## Task details
Word for word, restate the entries below from their first line through the line that contains "left ear: (446, 103)".

## Input data
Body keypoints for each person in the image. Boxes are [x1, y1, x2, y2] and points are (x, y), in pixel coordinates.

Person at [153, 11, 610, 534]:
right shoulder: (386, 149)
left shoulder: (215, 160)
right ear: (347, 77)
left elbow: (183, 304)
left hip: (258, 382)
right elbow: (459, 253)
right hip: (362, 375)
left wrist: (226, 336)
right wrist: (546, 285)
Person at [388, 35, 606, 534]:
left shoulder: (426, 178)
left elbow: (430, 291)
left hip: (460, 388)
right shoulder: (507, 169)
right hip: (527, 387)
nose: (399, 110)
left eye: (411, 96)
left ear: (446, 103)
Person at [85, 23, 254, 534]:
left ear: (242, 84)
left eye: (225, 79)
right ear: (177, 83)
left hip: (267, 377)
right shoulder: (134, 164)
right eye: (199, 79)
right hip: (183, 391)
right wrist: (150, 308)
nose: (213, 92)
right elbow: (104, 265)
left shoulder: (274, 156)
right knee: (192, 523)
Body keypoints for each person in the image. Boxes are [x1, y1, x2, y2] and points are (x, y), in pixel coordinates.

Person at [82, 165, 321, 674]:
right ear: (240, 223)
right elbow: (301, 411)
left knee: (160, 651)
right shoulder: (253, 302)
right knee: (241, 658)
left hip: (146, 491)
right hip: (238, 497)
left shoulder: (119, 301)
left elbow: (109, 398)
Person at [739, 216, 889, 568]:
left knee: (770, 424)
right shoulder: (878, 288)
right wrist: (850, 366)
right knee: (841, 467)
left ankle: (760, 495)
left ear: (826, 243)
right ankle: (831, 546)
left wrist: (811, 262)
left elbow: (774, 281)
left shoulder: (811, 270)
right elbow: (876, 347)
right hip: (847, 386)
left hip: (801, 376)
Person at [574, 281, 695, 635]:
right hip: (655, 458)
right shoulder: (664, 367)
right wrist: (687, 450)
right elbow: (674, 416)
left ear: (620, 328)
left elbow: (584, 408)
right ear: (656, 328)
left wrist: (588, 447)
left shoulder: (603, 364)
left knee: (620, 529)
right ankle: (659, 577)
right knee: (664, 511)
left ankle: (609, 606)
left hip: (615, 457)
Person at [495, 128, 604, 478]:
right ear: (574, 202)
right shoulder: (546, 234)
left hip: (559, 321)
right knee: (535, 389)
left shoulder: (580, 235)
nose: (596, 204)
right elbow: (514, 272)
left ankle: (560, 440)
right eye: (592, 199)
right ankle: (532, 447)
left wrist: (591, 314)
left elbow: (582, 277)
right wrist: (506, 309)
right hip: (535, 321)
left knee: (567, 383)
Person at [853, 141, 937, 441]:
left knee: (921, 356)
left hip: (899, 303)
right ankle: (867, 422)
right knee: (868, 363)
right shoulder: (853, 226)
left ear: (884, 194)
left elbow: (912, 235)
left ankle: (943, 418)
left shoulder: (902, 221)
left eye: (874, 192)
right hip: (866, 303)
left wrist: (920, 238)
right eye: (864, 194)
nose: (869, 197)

## Final answer
Body keypoints for each person in the image. Boxes are [x1, y1, x2, y2] and points are (x, y), in pixel coordinates.

Person at [153, 11, 610, 534]:
right shoulder: (386, 149)
left shoulder: (215, 160)
right ear: (347, 77)
left elbow: (183, 304)
left hip: (258, 382)
right elbow: (459, 253)
right hip: (362, 375)
left wrist: (226, 336)
right wrist: (546, 285)
Person at [388, 35, 606, 534]:
left shoulder: (426, 178)
left elbow: (430, 291)
left hip: (460, 388)
right shoulder: (507, 169)
right hip: (527, 387)
nose: (399, 110)
left eye: (411, 96)
left ear: (446, 103)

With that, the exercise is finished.